Texte à l’arrache 57

 Dans Textes à l'arrache

La cold-wave assombrit le salon, intimidant la lumière. Une noirceur usurpait la place de la clarté, et son action retranchait quelques degrés au thermomètre. On avait envie de balancer la tête, nos colonnes vertébrales rigides, en rythme avec la pulsation.
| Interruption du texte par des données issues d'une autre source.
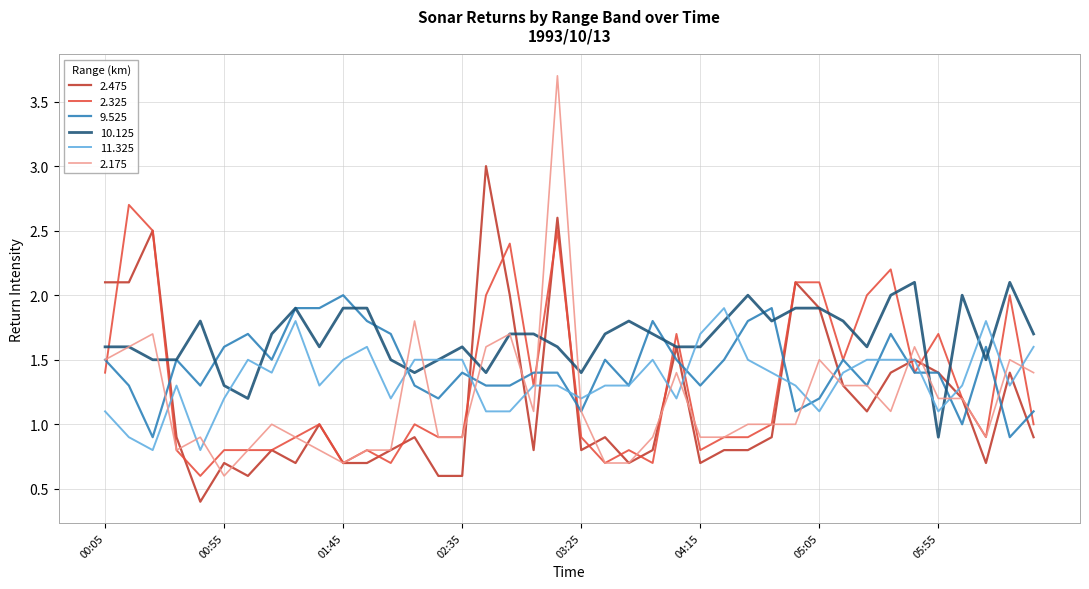

Which series has the largest range (max minus min)?

2.175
Ambiance salon de coiffure des limbes…
Les vrai goths ont eu beau subir les coups de boutoir d’Akhenaton et de sa suite, la manifestation sonore du mouvement authentique Batcave a toujours été cool. Peut-être les rappeurs ne comprenaient-ils pas que certains (pas tous, il y a toujours des débiles majoritaires partout, bien entendu) s’auto-digèrent en questionnements existentiels vrais, mais passons. On ne peut pas dire qu’on ait commis une faute de goût : noir et blanc expressionniste, ligne de basse dub des comptoirs mal-famés de Jamaïque, longs manteaux noirs très esthétiques quand le vent souffle, et qu’on est qu’une silhouette mélancolique, au loin, sur une colline bretonne..
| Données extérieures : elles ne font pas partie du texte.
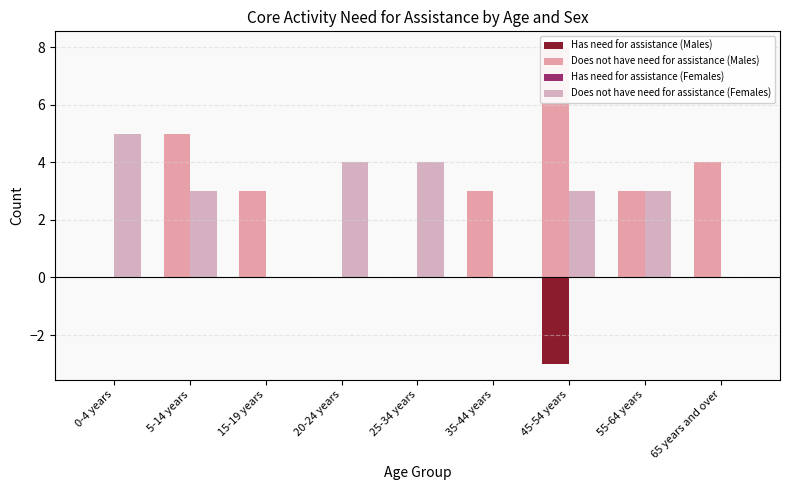

What is the sum of all Has need for assistance (Males) values?

-3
On a enfilé nos impers, gardé les mélodies tristes en tête, on est allé au cimetière Saint Pierre, fumer un joint devant le caveau d’Antonin Artaud. Le ciel était sale, les premières gouttes tombaient. On s’est perdu au milieu des tombes, on a mis deux plombes, mais on a trouvé. La tristesse a débarqué. Mais comme on avait lu des livres, on savait que c’était la tristesse Romantique, le Spleen, la mélancolie des pöetes. C’était une sensation douce, qui insufflait un profond soupir dans nos poumons, un plein d’air vital et agréable. Un murmure s’est fait entendre dans les allées. On a compris Mater Suspiriosa, De Quincey, tout ça. C’était un chouette moment cool. CQFD.